Ketergantungan masyarakat terhadap sektor kelautan ini memberikan identitas tersendiri sebagai masyarakat pesisir dengan pola hidup dan karakteristik tersendiri, Mereka menjadi pelaku utama dalam pembangunan kelautan dan perikanan, serta pembentuk suatu budaya dalam kehidupan masyarakat pesisir. Banyak diantaranya faktor-faktor yang menyebabkan masyarakat pesisir menjadi suatu komunitas yang terbelakang atau bahkan terisolasi sehingga masih jauh untuk menjadikan semua masyarakat setempat sejahtera.Ali salah satu nelayan mengatakan sudah puluhan tahun saya melaut harga ikan begitu terus tidak pernah naik kalau turun sering, rumpon yang terpasang di laut sana 90 persen adalah milik pengusaha ikan, karena kita ikut aturan ikan yang kita dapat di rumpon A otomotis yang ambil ikan nya si pengusaha A juga, beli nya pun suka suka dia, nelayan tidak bisa berkembang dengan baik karena keterbasan modal tidak bisa bikin rumpon sendiri ( Fish Apartement ), karena tidak punya rumpon dan dipastikan tidak akan bisa tingkatkan hasil pendapatan,"tuturnya
![]() |
| Hasil tangkapan Abk mas mulia |
Masalah kemiskinan nelayan yang bersifat multidimensi dan untuk menyelesaikannya diperlukan solusi yang menyeluruh, karena itu harus diketahui akar masalah yang menjadi penyebab terjadinya kemiskinan pada nelayan.

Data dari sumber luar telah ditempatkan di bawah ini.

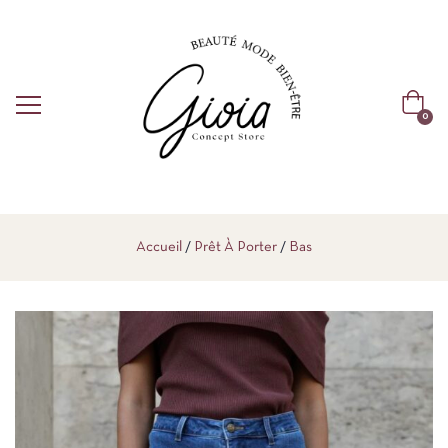
0
Accueil
Prêt À Porter
Bas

Terdapat beberapa aspek yang menyebabkan terpeliharanya kemiskinan nelayan atau masyarakat pinggiran pantai, diantaranya; Kebijakan pemerintah yang tidak memihak pada masyarakat miskin, dijadikan masyarakat sebagai objek, bukan subjek. Karakteristik lain yang sangat mencolok di kalangan masyarakat pesisir kampung Marica Desa Tangnga-Tangnga khususnya nelayan adalah ketergantungan mereka pada musim. Ketergantungan pada musim ini akan semakin besar pada nelayan kecil.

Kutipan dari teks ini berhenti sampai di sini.